Old Friends Come Back

Sep 04, 2004 11:46

Jeeeeeeeeesus Fuuuuuuucking CHRIST.

I was looking in a drawer for something this evening, and I didn't find it. What I found instead were a couple of knives that I used to use to cut myself. They are very fine pocket knives that I once bought specifically for self-injury, before I discovered the joys of the tissue blade.

I chose them for their size and construction -- small but solid, easy for me to hold and control with my little hands. The watchword in self-injury for me was always control. I would never just grab a blade and slice away. I would always choose the location and the tool carefully, decided what sort of cuts I wanted to make, how long, how deep, how wide, and how many I would be allowed for that session, and then see how close with trembling fingers and galloping heart I could get to that ideal. I liked the smaller pocket knife best with its tiny wicked sharp tip for cutting my forearms, making small, straight lines and writing words on that more durable skin. The bigger one was better for the long graceful slashes on my chest and thighs that always stung a little too much and never bled quite enough when they were fresh. I've got a nasty scar that runs diagonally from the outside of my left collarbone down to just above my breast that came from repeatedly reopening a wound I made with that knife. And oh did it bleed then, the trail of red oozing out and slowly encircling the inner curve like a lover's finger, such a tremendous, shattering pleasure and such sickened horror that I have never again allowed myself to cut my chest.

I didn't forget about these knives, and I didn't precisely lose them. I put them away one day in a haze of grief and self-disgust, and forgot where I'd put them. I've thought of them and even looked for them from time to time. Just because I wanted to know where they were. Just so that exactly what happened tonight wouldn't happen, so that here, exactly when I want them most and need them least, they have turned up again. My other blades I am prepared against, but these took me by surprise. They want me, and I want them.

Craft knives. Flat knives. Pocket knives. Tissue blades. I know where they all are, and I can hear them all singing. I can't throw them all away, because I need them for their proper uses, and besides, I would just go get more, and if I got more, I would use them. There are far too many blades in the world for me to succeed if I make their presence in my house a taboo. I need to have the temptation here so that I can resist it. I am stronger than mere sharpened bits of metal.

Is being here and writing about this giving in? Am I here to trigger myself, or am I here because I've been triggered? I've been doing this for so long, I know so damned much about it. I know all kinds of ways to inflict pain upon myself. I know how to maximise pain and minimise visible damage. I know how to take care of myself so that I don't get caught, and don't get infections. I am always up-to-date on my tetanus shots. But I scar, and I am addicted, and as with any addiction, my tolerance has increased, and there's nothing I can do about that except struggle to continue to resist.

Many of the people I know would consider me a hypocrite for joining and contributing to this community. I thought about inventing an alias just to participate here. But this has been far too much part of me for far too long to hide behind a false name, and maybe it's time I faced that. It's not something I'm experimenting with, or playing at, or want attention for. It is part of me and has been for thirty-some years. I know it's wrong and I know I don't want to do it any more, but I love cutting myself and making myself bleed, I fucking love it, just as much as I hate it. I always have and I probably always will. I've tried various kinds of non-marking pain infliction, and they are only a tease for what I really want, and only make me want it more.

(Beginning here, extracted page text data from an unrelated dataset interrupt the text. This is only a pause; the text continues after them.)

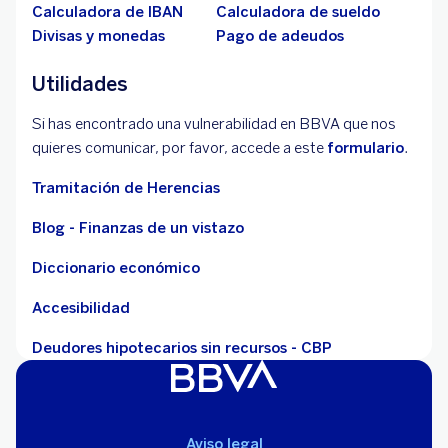
Calculadora de IBAN
Calculadora de sueldo
Divisas y monedas
Pago de adeudos
Utilidades
Si has encontrado una vulnerabilidad en BBVA que nos
quieres comunicar, por favor, accede a este
formulario
.
Tramitación de Herencias
Blog - Finanzas de un vistazo
Diccionario económico
Accesibilidad
Deudores hipotecarios sin recursos - CBP
Aviso legal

Again the cry: "I won't. I mustn't. No more self-destruction. No more scars. I'm getting too old for this shit." Six months, one week, and two days. The struggle continues. But the other day, a drinking glass fell out of the cabinet and smashed on the counter, and a shard of glass hit me and cut my palm, and oh, the thrill, the blood...Yes, I am well and truly damned.

But I won't give in. I love it, but I will not embrace it. I refuse.

Maybe I am a hypocrite. Everything I write against cutting is true, is written from my heart and meant from there. But still I use romantic terms like "bladesong" to describe the way the urge to cut calls to me. I feel joy and relief at the idea of sharing my experiences with people who will not condemn me. The longing for the cutting itself fires in me a sense of desire that is strong and sweet and delicious, and is almost as cleansingly painful as the cutting itself. Almost. Almost. It's that damned "almost" that's going to get me.

Maybe I am a hypocrite. I can't stand the idea of encouraging others to cut. But I can't keep this shit inside anymore, not if I'm going to continue fighting it.

If any of my friends read this...Please don't hate me. I am genuinely sorry.